Chandler odiava o sistema Hollywood como um todo. Ao lado de Dashiell Hammett (1894-1961), teve livros transformados em película, como À Beira do Abismo (1946). Foi com essas adaptações que começou a ganhar dinheiro. Ao aceitar o convite para trabalhar em Hollywood, em 1940, viveu seus piores dias, odiando o sistema que "destruía talento", dizia. Para suportar, encharcava-se de bebida. Escreveu seu único roteiro original completamente bêbado: um veterano da Segunda Guerra que volta para seu país com seus dois companheiros Marines descobre que sua mulher está com outro homem e ela aparece morta.

Teve de se submeter a um pedido da Marinha, que não queria ver um personagem veterano de guerra transformado em assassino. O matador original, então, foi trocado por uma espécie de mordomo, e a história ficou banal. Chandler odiou a mudança, odiou o filme, mas críticos e público não. Dirigido por George Marshall, um mero cumpridor de regulamentos, e estrelado por Alan Ladd e Veronica Lake, rendeu até uma indicação ao Oscar de roteiro!

Scózzari não perdoou o Chandler que Hollywood criou, pois igualmente desprezava a interferência na criação.
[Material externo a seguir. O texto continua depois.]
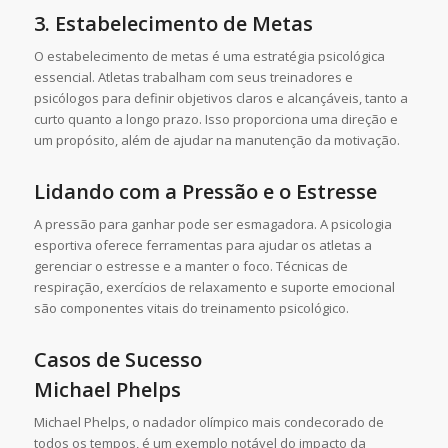
3. Estabelecimento de Metas
O estabelecimento de metas é uma estratégia psicológica
essencial. Atletas trabalham com seus treinadores e
psicólogos para definir objetivos claros e alcançáveis, tanto a
curto quanto a longo prazo. Isso proporciona uma direção e
um propósito, além de ajudar na manutenção da motivação.
Lidando com a Pressão e o Estresse
A pressão para ganhar pode ser esmagadora. A psicologia
esportiva oferece ferramentas para ajudar os atletas a
gerenciar o estresse e a manter o foco. Técnicas de
respiração, exercícios de relaxamento e suporte emocional
são componentes vitais do treinamento psicológico.
Casos de Sucesso
Michael Phelps
Michael Phelps, o nadador olímpico mais condecorado de
todos os tempos, é um exemplo notável do impacto da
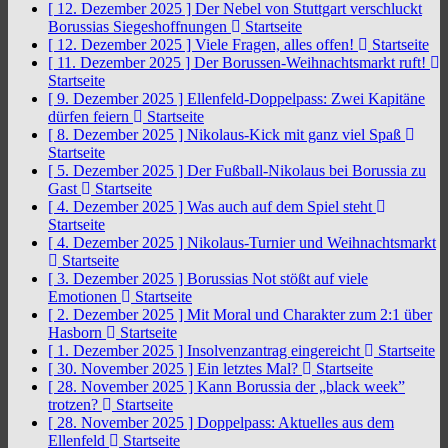
[ 12. Dezember 2025 ]
Der Nebel von Stuttgart verschluckt
Borussias Siegeshoffnungen
Startseite
[ 12. Dezember 2025 ]
Viele Fragen, alles offen!
Startseite
[ 11. Dezember 2025 ]
Der Borussen-Weihnachtsmarkt ruft!
Startseite
[ 9. Dezember 2025 ]
Ellenfeld-Doppelpass: Zwei Kapitäne
dürfen feiern
Startseite
[ 8. Dezember 2025 ]
Nikolaus-Kick mit ganz viel Spaß
Startseite
[ 5. Dezember 2025 ]
Der Fußball-Nikolaus bei Borussia zu
Gast
Startseite
[ 4. Dezember 2025 ]
Was auch auf dem Spiel steht
Startseite
[ 4. Dezember 2025 ]
Nikolaus-Turnier und Weihnachtsmarkt
Startseite
[ 3. Dezember 2025 ]
Borussias Not stößt auf viele
Emotionen
Startseite
[ 2. Dezember 2025 ]
Mit Moral und Charakter zum 2:1 über
Hasborn
Startseite
[ 1. Dezember 2025 ]
Insolvenzantrag eingereicht
Startseite
[ 30. November 2025 ]
Ein letztes Mal?
Startseite
[ 28. November 2025 ]
Kann Borussia der „black week”
trotzen?
Startseite
[ 28. November 2025 ]
Doppelpass: Aktuelles aus dem
Ellenfeld
Startseite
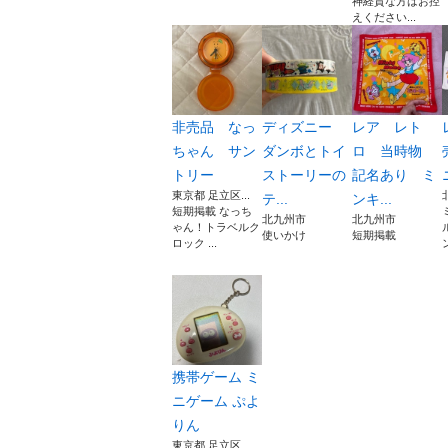
神経質な方はお控
えください...
非売品 なっ
ディズニー
レア レト
ちゃん サン
ダンボとトイ
ロ 当時物
トリー
ストーリーの
記名あり ミ
東京都 足立区...
テ...
ンキ...
短期掲載 なっち
北九州市
北九州市
ゃん！トラベルク
使いかけ
短期掲載
ロック ...
携帯ゲーム ミ
ニゲーム ぷよ
りん
東京都 足立区...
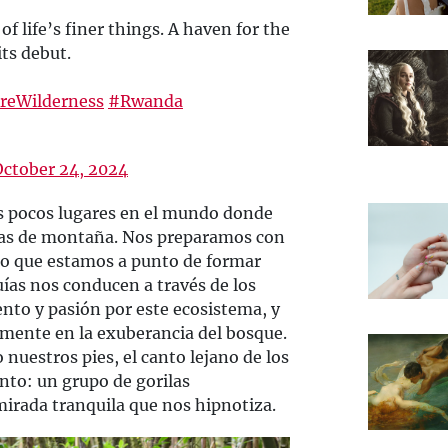
f life’s finer things. A haven for the
ts debut. ​
eWilderness
#Rwanda
October 24, 2024
os pocos lugares en el mundo donde
ilas de montaña. Nos preparamos con
do que estamos a punto de formar
uías nos conducen a través de los
to y pasión por este ecosistema, y
ente en la exuberancia del bosque.
 nuestros pies, el canto lejano de los
ento: un grupo de gorilas
mirada tranquila que nos hipnotiza.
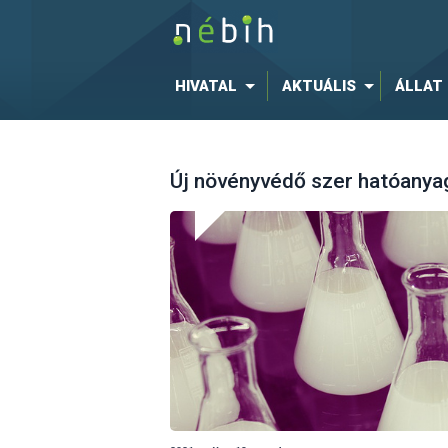
HIVATAL
AKTUÁLIS
ÁLLAT
Új növényvédő szer hatóanyag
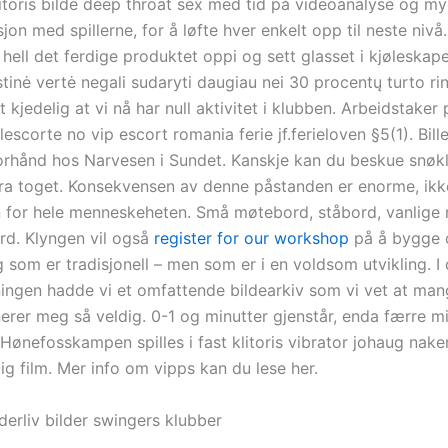
litoris bilde deep throat sex med tid på videoanalyse og my
n med spillerne, for å løfte hver enkelt opp til neste nivå
, hell det ferdige produktet oppi og sett glasset i kjøleskape
tinė vertė negali sudaryti daugiau nei 30 procentų turto ri
 kjedelig at vi nå har null aktivitet i klubben. Arbeidstaker 
alescorte no vip escort romania ferie jf.ferieloven §5(1). Bill
orhånd hos Narvesen i Sundet. Kanskje kan du beskue snøk
 fra toget. Konsekvensen av denne påstanden er enorme, ikk
 for hele menneskeheten. Små møtebord, ståbord, vanlige
d. Klyngen vil også
register for our workshop
på å bygge
g som er tradisjonell – men som er i en voldsom utvikling. 
ningen hadde vi et omfattende bildearkiv som vi vet at man
nerer meg så veldig. 0-1 og minutter gjenstår, enda færre m
 Hønefosskampen spilles i fast klitoris vibrator johaug nak
rlig film. Mer info om vipps kan du lese her.
derliv bilder swingers klubber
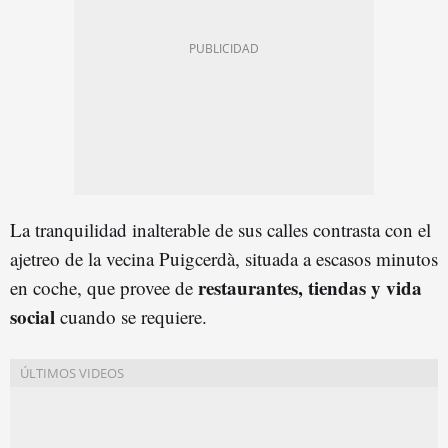
La tranquilidad inalterable de sus calles contrasta con el
ajetreo de la vecina Puigcerdà, situada a escasos minutos
restaurantes, tiendas y vida
en coche, que provee de
social
cuando se requiere.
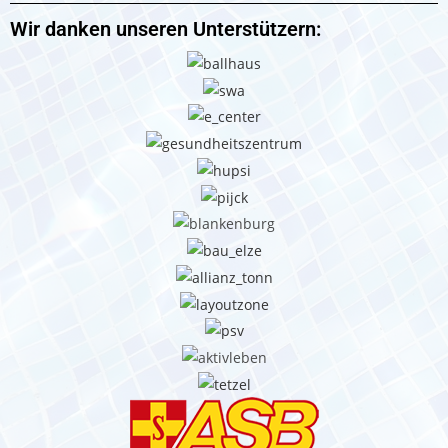
Wir danken unseren Unterstützern:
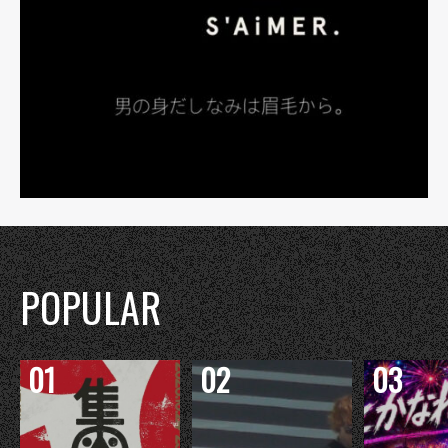
POPULAR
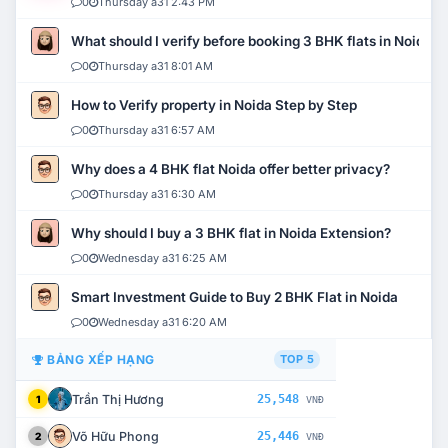
0
Thursday a31 2:43 PM
What should I verify before booking 3 BHK flats in Noida?
0
Thursday a31 8:01 AM
How to Verify property in Noida Step by Step
0
Thursday a31 6:57 AM
Why does a 4 BHK flat Noida offer better privacy?
0
Thursday a31 6:30 AM
Why should I buy a 3 BHK flat in Noida Extension?
0
Wednesday a31 6:25 AM
Smart Investment Guide to Buy 2 BHK Flat in Noida
0
Wednesday a31 6:20 AM
BẢNG XẾP HẠNG
TOP 5
Trần Thị Hương
25,548
1
VNĐ
Võ Hữu Phong
25,446
2
VNĐ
Achando a história boba, ironiza o autor o tempo todo, "um pau d'água que não sabe como continuar a história" e "procuro tornar digerível um Chandler que procura ser como era antes". Se faltava ironia na tensão e suspense de Chandler, Scózzari oferece isso de sobra. Seu traço nivela personagens bons ou maus a uma aparência deprimida, de relações e expressões frias, uma versão aparentemente impossível de uma humanidade insensível, mas perto da verossimilhança. No epílogo está a traçada final, a anti-reverência imparcial. Ao desrespeitar o roteirista, Scózzari traz à tona o melhor do Chandler escritor. Um espelho que distorce o torto, endireitando a imagem.